▶ [PASSAGE TO READ]:
#####

In the above example, we have a Posts table which has a column called comments of type JSONB. Why JSONB? Because then we don’t need to have a separate table called comments which has a post_id column with foreign key reference to our posts table. The comments JSON structure could look like the following:

[{
   "comment": "Yes indeed it's fun",
   "timestamp": 1234567890,
   "owner": 12
},
{
   "comment": "Where I live, Mongo rules!",
   "timestamp": 1234567890,
   "owner": 18
}]

The above structure, if you notice, is firstly a JSON array since it starts with the square brackets. Secondly, in each comment in the array, we do not repeat information like owner_name or owner_profile_picture_url. We make a safe assumption that these details are available in a single Profiles table which has the profile details of each user in the system. So far so good right? It absolutely seems like the perfect spot to use NoSQL JSONB datatype. But there are some problems we will encounter later when we get down to build usable APIs against our table that need to be consumed by our front end apps.

Problem 1

How do I get the owner_name and owner_profile_picture_url for each “owner” of the comment? In the traditional world of RDBMS, it would be a simple join. That is what we will do with the owner_id in the Posts table.

SELECT 
    o.name, o.profile_picture_url, p.post_text
FROM
    posts p INNER JOIN profiles o ON p.owner_id = o.id

Let us now see how we would do something similar with the comments JSONB array. But before we get to the array, we must see what difference it would have made if instead of being an array it was a single comment.

{
   "comment": "Yes indeed it's fun",
   "timestamp": 1234567890,
   "owner": 12
}

In this case we would use one of the arrow selectors part of PostgreSQL, and do something like this:

SELECT 
 o.name, o.profile_picture_url, p.post_text, 
 p.comments->>'comment' as comment,
 co.name as comment_owner_name, co.profile_picture_url as comment_owner_profile_picture_url
FROM
 posts p INNER JOIN profiles o ON p.owner_id = o.id
 LEFT JOIN profiles co ON p.comments->>'owner' = co.id

Does that give you a fair idea of how to pick a field from a JSONB column? Therefore, if you have a meta JSONB column in a table, you could extend the meta column with additional future columns and never have to change the schema itself!

But the above hasn’t solved our problem yet, i.e. how do we do the same for a JSONB array. But before that we need to at a few more basic things with it. For instance, selecting is one thing, how do we filter based on the JSONB array? Let us look at that next.

#####

▶ [INFORMATION PROVIDED]:
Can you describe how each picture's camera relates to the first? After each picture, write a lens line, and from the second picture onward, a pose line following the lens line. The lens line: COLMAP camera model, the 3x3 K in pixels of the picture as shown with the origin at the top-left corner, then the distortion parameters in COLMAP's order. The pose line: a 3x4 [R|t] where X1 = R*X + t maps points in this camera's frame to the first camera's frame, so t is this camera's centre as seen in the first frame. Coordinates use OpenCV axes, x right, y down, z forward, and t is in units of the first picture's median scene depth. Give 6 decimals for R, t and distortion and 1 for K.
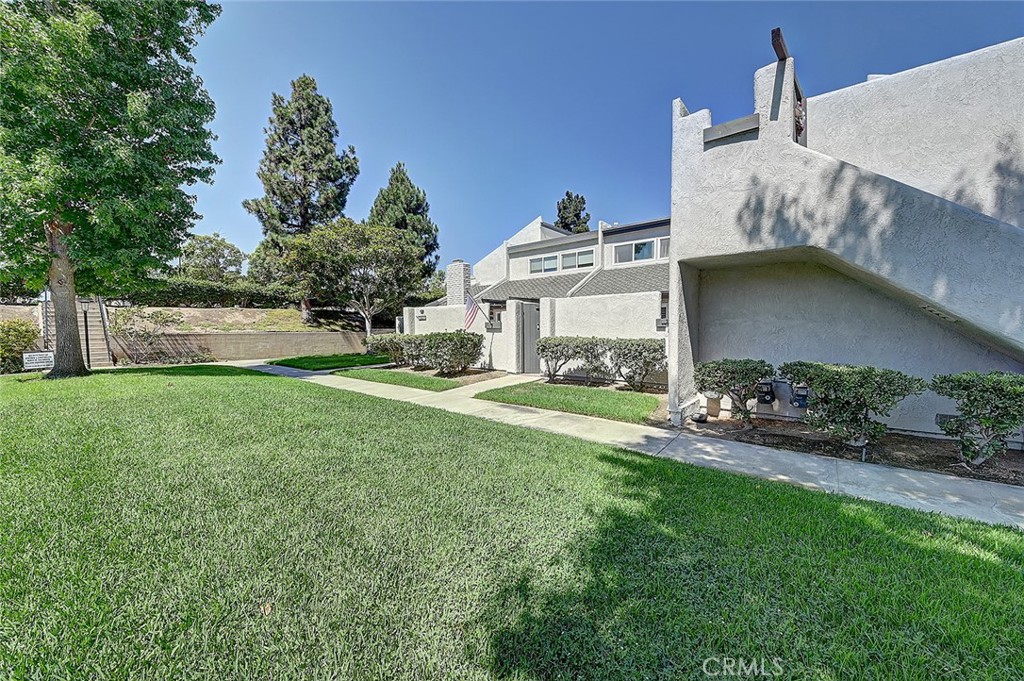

#####

▶ [THE PROBLEM]: According to the PostgreSQL JSONB passage, why is the comments column given the JSONB type? The data has no connection to the PostgreSQL JSONB passage.

▶ [SOLUTION FOR THIS EXERCISE]: So there is no need for a separate comments table with a post_id column that has a foreign key reference to the posts table.